> _DIRECTIONS_:
Run through the records and show each line that includes the string "Metformin".

> _MATERIAL FOR THIS TASK_:

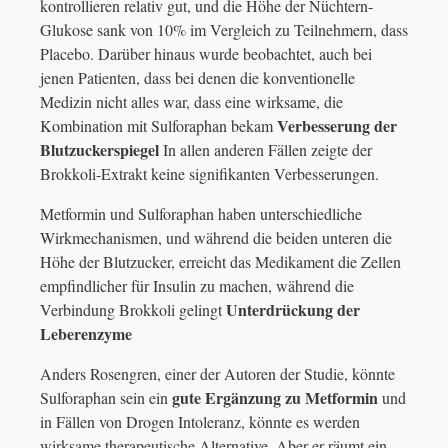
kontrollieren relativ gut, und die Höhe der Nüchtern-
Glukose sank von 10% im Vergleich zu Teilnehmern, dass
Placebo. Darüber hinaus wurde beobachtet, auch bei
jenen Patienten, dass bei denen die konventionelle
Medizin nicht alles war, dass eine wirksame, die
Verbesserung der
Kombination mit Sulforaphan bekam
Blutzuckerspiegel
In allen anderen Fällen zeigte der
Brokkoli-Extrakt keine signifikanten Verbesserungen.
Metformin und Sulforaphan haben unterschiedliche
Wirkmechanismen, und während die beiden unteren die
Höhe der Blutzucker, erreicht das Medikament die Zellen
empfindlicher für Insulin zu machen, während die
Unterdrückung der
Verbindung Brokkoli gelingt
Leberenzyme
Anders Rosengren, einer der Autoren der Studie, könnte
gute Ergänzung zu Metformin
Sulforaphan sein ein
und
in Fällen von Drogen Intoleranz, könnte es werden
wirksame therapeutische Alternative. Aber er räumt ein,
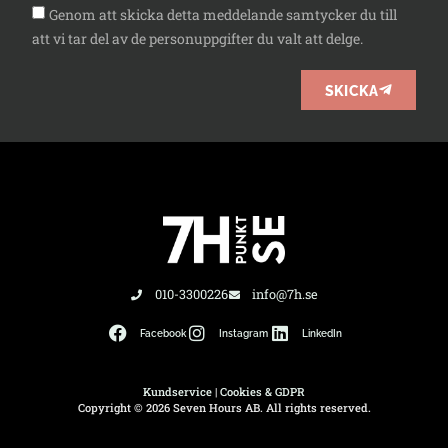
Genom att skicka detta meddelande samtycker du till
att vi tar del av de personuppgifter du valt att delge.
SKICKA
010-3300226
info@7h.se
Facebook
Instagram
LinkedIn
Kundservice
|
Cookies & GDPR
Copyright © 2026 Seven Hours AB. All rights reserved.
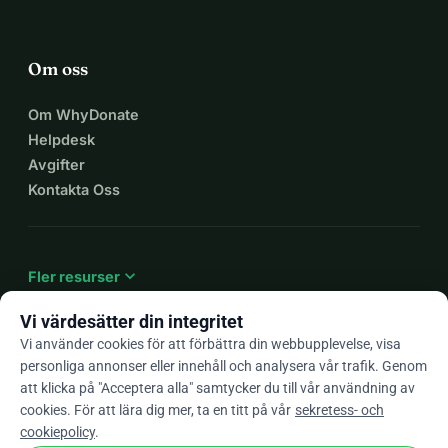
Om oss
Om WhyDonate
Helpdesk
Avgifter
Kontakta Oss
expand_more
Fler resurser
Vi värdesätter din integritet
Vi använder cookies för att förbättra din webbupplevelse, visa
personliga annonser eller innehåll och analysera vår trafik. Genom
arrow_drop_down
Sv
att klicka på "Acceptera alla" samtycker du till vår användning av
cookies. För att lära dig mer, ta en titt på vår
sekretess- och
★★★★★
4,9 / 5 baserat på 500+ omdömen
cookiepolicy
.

> _TASK RESPONSE_:
Metformin und Sulforaphan haben unterschiedliche
gute Ergänzung zu Metformin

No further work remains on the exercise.